*** Reading text
- Carroll will receive $18.3m in compensatory damages and $65m in punitive retribution.
- Trump is paying Carroll compensatory damages of $18.3m – $11m to fund a reputational repair campaign.
- The $7.3m is for the emotional harm caused by Trump’s 2019 public statements.
- Carroll and her legal team were beaming as they left court in a black SUV. They did not answer questions immediately after court let out.
“I fully disagree with both verdicts, and will be appealing this whole Biden Directed Witch Hunt focused on me and the Republican Party,” the former president wrote.
- The Manhattan federal court decision comes less than one year after Carroll won $5m in her sexual abuse and defamation trial against the ex-president.
- This sum stems from Carroll’s rape claim against the president in a June 2019 New York magazine article.
******
-- What the task asks --
Extend the news summary about the damages verdict in Carroll's case against Trump, picking up after its final point. The listing isn't needed here.
*** Exercise data
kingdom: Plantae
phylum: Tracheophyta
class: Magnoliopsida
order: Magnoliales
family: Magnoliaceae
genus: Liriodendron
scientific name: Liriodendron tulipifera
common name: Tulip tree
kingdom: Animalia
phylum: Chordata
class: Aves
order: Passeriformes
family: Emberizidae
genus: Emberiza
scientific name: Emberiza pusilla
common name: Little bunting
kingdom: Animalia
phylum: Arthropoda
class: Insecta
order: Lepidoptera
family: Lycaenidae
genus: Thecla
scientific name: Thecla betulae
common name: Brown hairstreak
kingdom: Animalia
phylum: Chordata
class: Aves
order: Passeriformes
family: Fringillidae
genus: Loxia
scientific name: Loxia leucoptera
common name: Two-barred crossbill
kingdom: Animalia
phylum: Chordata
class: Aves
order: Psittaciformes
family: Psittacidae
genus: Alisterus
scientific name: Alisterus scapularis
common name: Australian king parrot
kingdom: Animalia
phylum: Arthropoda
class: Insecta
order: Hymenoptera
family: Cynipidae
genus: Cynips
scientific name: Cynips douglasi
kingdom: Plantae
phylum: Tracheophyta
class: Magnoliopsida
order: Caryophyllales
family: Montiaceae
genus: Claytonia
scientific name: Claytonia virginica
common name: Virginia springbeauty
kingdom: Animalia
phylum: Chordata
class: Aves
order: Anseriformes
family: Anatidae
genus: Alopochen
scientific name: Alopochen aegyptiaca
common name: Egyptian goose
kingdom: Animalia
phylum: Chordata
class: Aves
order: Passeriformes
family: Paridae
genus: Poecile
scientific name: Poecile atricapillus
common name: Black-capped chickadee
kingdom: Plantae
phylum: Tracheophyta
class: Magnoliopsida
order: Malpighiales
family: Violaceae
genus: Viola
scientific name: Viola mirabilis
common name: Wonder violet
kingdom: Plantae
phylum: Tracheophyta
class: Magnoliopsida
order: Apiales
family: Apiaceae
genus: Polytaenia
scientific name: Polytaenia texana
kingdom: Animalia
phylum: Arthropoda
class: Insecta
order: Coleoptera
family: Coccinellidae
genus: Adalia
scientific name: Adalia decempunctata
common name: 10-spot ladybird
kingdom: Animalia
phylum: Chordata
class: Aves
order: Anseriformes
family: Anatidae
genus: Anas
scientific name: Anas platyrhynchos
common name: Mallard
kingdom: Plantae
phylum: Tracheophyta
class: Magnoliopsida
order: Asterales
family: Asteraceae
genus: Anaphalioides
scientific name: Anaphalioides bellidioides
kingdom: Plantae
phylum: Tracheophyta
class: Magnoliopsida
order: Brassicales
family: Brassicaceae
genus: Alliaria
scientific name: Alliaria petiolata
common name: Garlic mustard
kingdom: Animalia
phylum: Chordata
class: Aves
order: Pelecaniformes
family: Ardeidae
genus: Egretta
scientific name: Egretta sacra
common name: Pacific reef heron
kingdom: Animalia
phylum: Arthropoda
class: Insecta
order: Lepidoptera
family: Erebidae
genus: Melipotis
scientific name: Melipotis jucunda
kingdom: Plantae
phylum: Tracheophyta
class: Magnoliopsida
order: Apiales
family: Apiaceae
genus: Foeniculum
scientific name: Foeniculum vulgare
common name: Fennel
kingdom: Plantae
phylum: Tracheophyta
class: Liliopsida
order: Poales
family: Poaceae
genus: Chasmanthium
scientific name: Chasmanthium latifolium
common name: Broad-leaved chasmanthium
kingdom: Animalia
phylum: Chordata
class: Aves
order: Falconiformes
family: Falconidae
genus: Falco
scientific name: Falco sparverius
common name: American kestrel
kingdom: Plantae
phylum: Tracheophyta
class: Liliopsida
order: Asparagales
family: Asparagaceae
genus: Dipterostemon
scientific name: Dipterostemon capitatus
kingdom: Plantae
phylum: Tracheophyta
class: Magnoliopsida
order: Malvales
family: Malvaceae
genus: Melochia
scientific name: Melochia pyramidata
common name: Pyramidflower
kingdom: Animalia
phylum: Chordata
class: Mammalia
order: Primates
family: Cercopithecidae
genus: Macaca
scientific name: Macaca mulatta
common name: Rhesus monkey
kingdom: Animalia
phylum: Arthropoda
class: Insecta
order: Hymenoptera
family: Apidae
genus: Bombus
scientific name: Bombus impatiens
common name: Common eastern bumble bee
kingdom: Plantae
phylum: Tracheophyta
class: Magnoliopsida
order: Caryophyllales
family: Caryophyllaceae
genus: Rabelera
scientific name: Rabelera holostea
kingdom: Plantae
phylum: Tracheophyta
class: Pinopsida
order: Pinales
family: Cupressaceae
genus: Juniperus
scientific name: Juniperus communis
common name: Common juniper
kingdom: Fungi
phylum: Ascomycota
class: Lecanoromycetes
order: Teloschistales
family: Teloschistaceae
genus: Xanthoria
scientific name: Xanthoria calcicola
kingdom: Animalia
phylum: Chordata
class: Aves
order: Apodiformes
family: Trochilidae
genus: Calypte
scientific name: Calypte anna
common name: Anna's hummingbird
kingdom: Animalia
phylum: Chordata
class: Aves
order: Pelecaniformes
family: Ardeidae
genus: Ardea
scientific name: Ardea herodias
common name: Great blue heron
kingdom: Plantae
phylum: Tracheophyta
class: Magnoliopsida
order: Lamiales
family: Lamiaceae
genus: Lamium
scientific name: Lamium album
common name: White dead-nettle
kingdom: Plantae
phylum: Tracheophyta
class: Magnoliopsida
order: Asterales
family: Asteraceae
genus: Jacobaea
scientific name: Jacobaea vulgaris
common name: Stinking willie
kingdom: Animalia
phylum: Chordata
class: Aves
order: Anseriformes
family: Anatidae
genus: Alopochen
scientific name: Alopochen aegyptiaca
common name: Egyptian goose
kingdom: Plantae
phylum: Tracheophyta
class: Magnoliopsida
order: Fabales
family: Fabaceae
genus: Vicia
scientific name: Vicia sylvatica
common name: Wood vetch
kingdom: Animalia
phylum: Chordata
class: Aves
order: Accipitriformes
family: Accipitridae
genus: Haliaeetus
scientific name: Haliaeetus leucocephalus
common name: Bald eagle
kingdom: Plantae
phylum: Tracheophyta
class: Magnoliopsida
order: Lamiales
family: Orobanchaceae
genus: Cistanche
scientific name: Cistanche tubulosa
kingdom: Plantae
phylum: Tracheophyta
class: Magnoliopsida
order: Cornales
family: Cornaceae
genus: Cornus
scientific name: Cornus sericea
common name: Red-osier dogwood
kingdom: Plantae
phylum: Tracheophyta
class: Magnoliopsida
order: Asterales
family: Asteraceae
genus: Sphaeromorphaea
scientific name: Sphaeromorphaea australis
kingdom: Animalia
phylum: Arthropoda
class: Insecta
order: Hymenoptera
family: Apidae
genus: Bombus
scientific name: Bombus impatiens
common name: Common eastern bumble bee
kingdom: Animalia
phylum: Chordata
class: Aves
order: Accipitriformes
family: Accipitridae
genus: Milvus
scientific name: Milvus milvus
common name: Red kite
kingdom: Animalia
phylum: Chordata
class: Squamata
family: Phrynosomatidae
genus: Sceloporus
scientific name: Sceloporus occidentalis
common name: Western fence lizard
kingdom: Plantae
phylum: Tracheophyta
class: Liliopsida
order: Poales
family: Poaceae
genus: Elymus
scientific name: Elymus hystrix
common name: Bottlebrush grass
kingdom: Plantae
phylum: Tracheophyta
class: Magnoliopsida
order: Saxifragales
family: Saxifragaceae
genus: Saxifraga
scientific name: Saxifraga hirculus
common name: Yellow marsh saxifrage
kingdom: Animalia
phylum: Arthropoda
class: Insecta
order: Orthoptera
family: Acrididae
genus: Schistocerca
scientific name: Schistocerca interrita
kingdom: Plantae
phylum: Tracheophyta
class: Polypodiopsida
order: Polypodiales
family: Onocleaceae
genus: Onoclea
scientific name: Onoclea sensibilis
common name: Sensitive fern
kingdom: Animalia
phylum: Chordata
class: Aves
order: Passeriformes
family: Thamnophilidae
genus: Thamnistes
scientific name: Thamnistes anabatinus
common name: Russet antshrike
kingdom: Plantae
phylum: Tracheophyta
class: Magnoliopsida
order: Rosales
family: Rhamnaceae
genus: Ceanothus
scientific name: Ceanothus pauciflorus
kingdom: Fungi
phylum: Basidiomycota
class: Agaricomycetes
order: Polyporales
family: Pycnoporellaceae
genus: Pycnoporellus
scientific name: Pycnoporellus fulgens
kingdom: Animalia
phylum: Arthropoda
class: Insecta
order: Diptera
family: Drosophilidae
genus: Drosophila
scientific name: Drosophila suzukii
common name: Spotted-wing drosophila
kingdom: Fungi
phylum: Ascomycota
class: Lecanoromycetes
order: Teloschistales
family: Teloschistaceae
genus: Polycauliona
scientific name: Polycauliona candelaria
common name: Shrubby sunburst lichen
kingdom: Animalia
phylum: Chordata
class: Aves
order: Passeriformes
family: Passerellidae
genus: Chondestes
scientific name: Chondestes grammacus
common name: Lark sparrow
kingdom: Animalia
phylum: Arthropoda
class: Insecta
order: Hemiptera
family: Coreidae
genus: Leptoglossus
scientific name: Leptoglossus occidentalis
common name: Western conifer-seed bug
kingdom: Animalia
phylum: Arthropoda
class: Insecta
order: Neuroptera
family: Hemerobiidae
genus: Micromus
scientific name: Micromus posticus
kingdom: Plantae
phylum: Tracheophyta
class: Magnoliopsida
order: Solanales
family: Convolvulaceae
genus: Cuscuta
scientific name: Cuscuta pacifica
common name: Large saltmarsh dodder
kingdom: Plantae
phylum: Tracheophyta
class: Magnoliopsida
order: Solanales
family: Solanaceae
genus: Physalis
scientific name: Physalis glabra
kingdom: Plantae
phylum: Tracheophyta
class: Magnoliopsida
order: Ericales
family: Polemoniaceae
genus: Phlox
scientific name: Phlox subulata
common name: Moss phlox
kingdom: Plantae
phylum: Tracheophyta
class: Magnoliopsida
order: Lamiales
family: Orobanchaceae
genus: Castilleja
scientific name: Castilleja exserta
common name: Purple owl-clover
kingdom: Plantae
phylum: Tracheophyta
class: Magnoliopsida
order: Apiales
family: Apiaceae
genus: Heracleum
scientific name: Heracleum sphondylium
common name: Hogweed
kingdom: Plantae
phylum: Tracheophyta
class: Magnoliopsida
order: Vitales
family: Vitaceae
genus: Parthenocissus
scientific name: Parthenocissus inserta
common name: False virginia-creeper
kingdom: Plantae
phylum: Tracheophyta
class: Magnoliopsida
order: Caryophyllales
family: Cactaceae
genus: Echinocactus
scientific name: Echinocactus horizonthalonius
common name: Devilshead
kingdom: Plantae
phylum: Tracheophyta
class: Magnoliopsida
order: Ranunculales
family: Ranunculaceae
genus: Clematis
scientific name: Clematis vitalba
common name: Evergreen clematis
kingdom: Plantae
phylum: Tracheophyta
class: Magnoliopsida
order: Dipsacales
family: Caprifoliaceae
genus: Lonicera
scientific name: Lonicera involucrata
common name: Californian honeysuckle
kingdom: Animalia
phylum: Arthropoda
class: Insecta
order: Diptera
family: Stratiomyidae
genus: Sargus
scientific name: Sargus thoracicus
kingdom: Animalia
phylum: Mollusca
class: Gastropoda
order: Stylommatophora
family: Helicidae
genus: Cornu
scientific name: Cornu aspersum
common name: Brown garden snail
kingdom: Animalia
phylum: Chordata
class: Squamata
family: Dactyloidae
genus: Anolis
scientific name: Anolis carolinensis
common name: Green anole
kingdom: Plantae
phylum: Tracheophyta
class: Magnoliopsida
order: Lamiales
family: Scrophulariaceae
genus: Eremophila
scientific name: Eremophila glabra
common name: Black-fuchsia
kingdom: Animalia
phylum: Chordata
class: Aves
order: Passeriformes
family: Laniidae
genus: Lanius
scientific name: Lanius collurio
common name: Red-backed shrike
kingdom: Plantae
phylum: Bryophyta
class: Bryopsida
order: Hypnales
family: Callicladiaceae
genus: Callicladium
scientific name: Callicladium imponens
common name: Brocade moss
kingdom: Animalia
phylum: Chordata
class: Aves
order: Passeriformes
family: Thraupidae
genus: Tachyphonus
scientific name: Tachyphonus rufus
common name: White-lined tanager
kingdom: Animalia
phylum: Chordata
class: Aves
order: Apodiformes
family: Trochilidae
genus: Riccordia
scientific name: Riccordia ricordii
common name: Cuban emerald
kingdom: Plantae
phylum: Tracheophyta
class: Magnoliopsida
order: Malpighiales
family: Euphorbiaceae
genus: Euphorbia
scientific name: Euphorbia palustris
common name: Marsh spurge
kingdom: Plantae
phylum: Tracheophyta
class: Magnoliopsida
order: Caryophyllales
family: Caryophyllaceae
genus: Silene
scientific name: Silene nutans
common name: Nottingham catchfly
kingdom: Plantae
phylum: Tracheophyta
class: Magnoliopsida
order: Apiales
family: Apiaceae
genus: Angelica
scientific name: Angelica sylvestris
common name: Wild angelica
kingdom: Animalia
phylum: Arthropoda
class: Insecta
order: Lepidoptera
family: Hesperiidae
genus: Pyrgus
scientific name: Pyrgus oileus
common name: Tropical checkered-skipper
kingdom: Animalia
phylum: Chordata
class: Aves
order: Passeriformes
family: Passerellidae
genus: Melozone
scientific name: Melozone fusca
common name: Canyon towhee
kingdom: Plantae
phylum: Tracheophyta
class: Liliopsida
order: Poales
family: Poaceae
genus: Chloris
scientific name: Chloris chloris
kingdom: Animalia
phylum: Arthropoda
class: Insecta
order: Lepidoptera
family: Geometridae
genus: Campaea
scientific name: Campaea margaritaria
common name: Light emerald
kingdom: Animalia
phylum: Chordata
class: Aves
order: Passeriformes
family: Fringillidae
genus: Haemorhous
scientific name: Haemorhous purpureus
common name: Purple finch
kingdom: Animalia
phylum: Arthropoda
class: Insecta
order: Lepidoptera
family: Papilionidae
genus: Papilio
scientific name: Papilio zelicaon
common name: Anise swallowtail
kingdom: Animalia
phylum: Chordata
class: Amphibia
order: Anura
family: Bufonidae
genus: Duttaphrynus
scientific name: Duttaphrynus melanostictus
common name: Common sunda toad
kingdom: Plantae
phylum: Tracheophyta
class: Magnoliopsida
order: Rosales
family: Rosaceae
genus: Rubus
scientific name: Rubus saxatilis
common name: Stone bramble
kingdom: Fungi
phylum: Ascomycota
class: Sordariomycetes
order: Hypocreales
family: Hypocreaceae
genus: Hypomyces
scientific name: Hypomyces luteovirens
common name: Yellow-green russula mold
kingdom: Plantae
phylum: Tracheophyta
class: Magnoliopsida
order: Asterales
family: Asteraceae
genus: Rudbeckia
******
-- Answer to this task --
- The publication ran an excerpt of her then-forthcoming book, What Do We Need Men For? A Modest Proposal.
- In that excerpt, Carroll said that Trump raped her inside the dressing room of a luxe Manhattan department store around early 1996.
- The tenor of Trump’s denials – saying, for example, that she lied and was a political operative – became the subject of her 2019 defamation suit against him.
- A novel New York state law in 2022, the Adult Survivors Act, opened a one-year window for adult accusers to file suit for incidents outside the civil statute of limitations.
- Carroll filed another lawsuit, this one over the incident and defamatory statements after Trump’s presidency ended.
- This lawsuit proceeded to trial first and the judge in both cases, Lewis Kaplan, determined jurors’ findings – that Trump sexually abused Carroll and tarnished her reputation – would be accepted as fact in this trial.
- As a result, Trump could not re-litigate her sexual abuse claim.
- The jurors were tasked only with weighing financial penalties for damaging Carroll’s reputation – and the sum required to keep Trump from making still more defamatory statements.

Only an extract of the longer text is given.